◆ Task to complete
Set down the data below from its first line to the line holding "Send Flowers", inclusive; omit all pictures.

◆ Materials provided

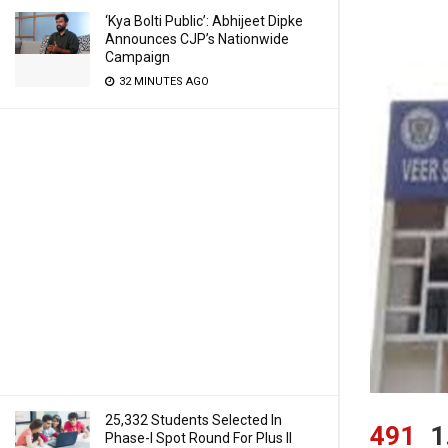
‘Kya Bolti Public’: Abhijeet Dipke
Announces CJP’s Nationwide
Campaign
32 MINUTES AGO
25,332 Students Selected In
491
1
Phase-I Spot Round For Plus II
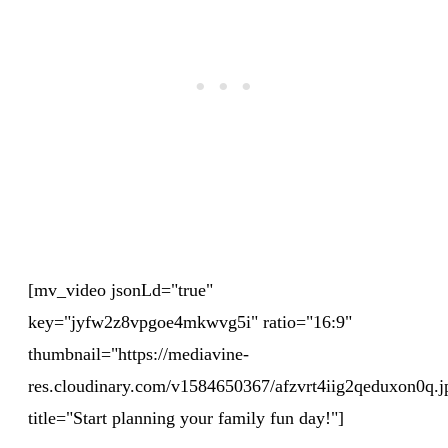
[mv_video jsonLd="true"
key="jyfw2z8vpgoe4mkwvg5i" ratio="16:9"
thumbnail="https://mediavine-
res.cloudinary.com/v1584650367/afzvrt4iig2qeduxon0q.j
title="Start planning your family fun day!"]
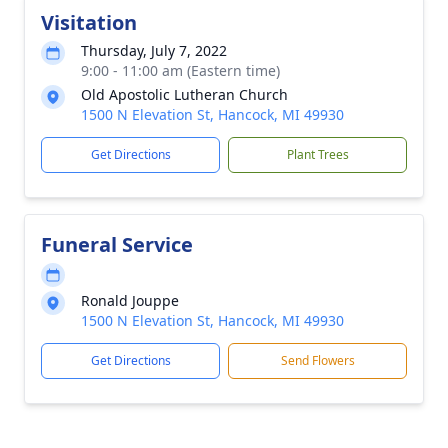
Visitation
Thursday, July 7, 2022
9:00 - 11:00 am (Eastern time)
Old Apostolic Lutheran Church
1500 N Elevation St, Hancock, MI 49930
Get Directions
Plant Trees
Funeral Service
Ronald Jouppe
1500 N Elevation St, Hancock, MI 49930
Get Directions
Send Flowers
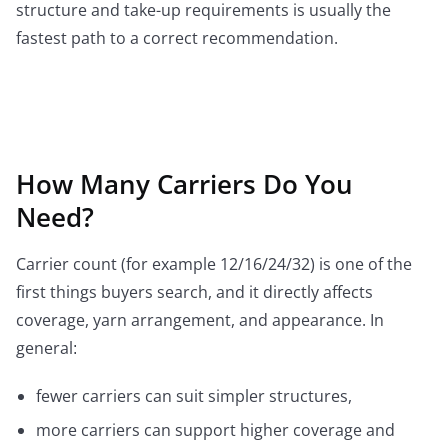
structure and take-up requirements is usually the
fastest path to a correct recommendation.
How Many Carriers Do You
Need?
Carrier count (for example 12/16/24/32) is one of the
first things buyers search, and it directly affects
coverage, yarn arrangement, and appearance. In
general:
fewer carriers can suit simpler structures,
more carriers can support higher coverage and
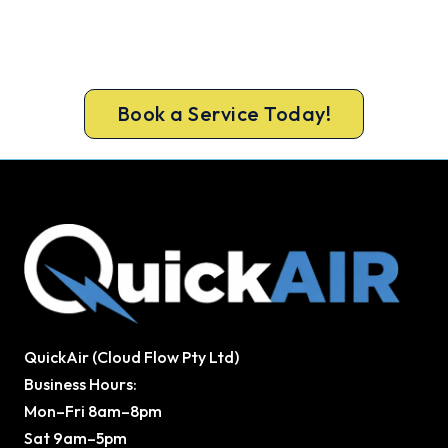
A gas-licensed Sunbury technician can be at your
door the same day, with a carbon monoxide check
included on every repair.
Book a Service Today!
QuickAir (Cloud Flow Pty Ltd)
Business Hours:
Mon–Fri 8am–8pm
Sat 9am–5pm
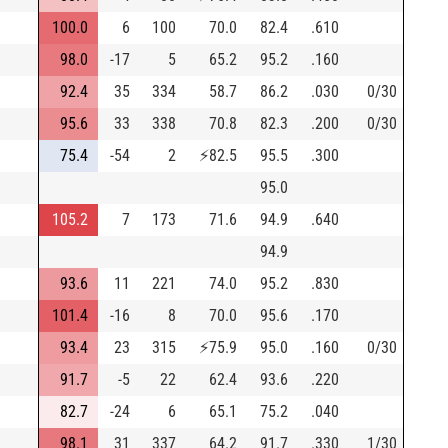
100.0
6
100
70.0
82.4
.610
98.0
-17
5
65.2
95.2
.160
92.4
35
334
58.7
86.2
.030
0/30
95.6
33
338
70.8
82.3
.200
0/30
75.4
-54
2
⚡
82.5
95.5
.300
95.0
105.2
7
173
71.6
94.9
.640
94.9
93.6
11
221
74.0
95.2
.830
101.4
-16
8
70.0
95.6
.170
93.4
23
315
⚡
75.9
95.0
.160
0/30
91.7
-5
22
62.4
93.6
.220
82.7
-24
6
65.1
75.2
.040
98.1
31
337
64.2
91.7
.330
1/30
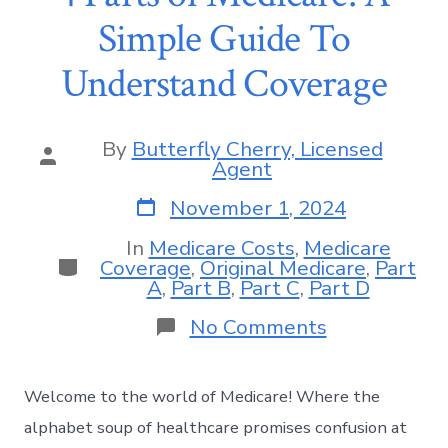
Simple Guide To
Understand Coverage
By
Butterfly Cherry, Licensed
Agent
November 1, 2024
In
Medicare Costs
,
Medicare
Coverage
,
Original Medicare
,
Part
A
,
Part B
,
Part C
,
Part D
No Comments
Welcome to the world of Medicare! Where the
alphabet soup of healthcare promises confusion at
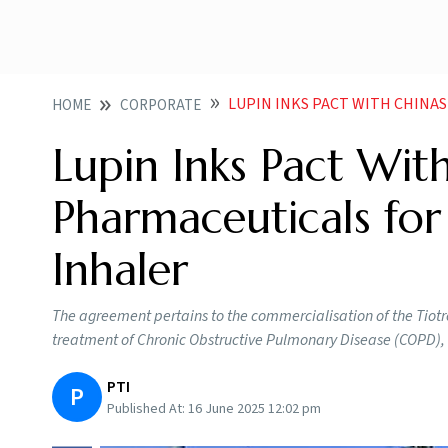
LUPIN INKS PACT WITH CHINAS SINO UNI
HOME
CORPORATE
Lupin Inks Pact With
Pharmaceuticals fo
Inhaler
The agreement pertains to the commercialisation of the Tiotr
treatment of Chronic Obstructive Pulmonary Disease (COPD), Lu
PTI
P
Published At:
16 June 2025 12:02 pm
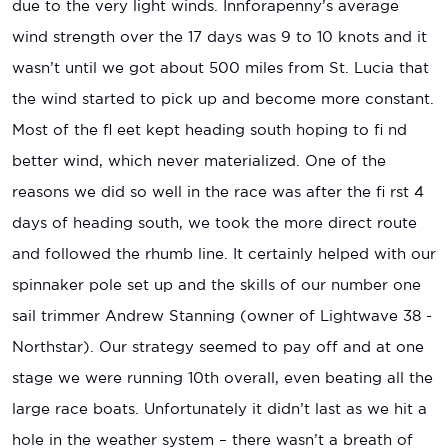
due to the very light winds. Innforapenny’s average
wind strength over the 17 days was 9 to 10 knots and it
wasn’t until we got about 500 miles from St. Lucia that
the wind started to pick up and become more constant.
Most of the fl eet kept heading south hoping to fi nd
better wind, which never materialized. One of the
reasons we did so well in the race was after the fi rst 4
days of heading south, we took the more direct route
and followed the rhumb line. It certainly helped with our
spinnaker pole set up and the skills of our number one
sail trimmer Andrew Stanning (owner of Lightwave 38 -
Northstar). Our strategy seemed to pay off and at one
stage we were running 10th overall, even beating all the
large race boats. Unfortunately it didn’t last as we hit a
hole in the weather system – there wasn’t a breath of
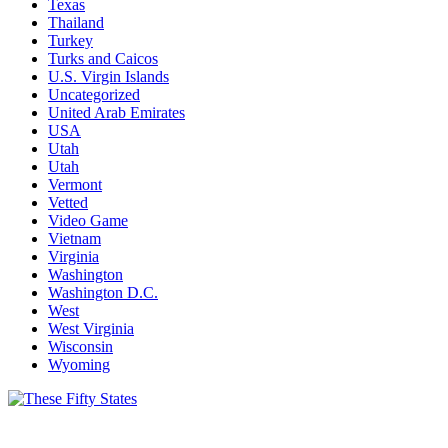
Texas
Thailand
Turkey
Turks and Caicos
U.S. Virgin Islands
Uncategorized
United Arab Emirates
USA
Utah
Utah
Vermont
Vetted
Video Game
Vietnam
Virginia
Washington
Washington D.C.
West
West Virginia
Wisconsin
Wyoming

◆ Solution below
‘Kya Bolti Public’: Abhijeet Dipke
Announces CJP’s Nationwide
Campaign
32 MINUTES AGO
25,332 Students Selected In
491
1
Phase-I Spot Round For Plus II
[mv_video jsonLd="true"
key="jyfw2z8vpgoe4mkwvg5i" ratio="16:9"
thumbnail="https://mediavine-
res.cloudinary.com/v1584650367/afzvrt4iig2qeduxon0q.j
title="Start planning your family fun day!"]
Visitation
Thursday, July 7, 2022
9:00 - 11:00 am (Eastern time)
Old Apostolic Lutheran Church
1500 N Elevation St, Hancock, MI 49930
Get Directions
Plant Trees
Funeral Service
Ronald Jouppe
1500 N Elevation St, Hancock, MI 49930
Get Directions
Send Flowers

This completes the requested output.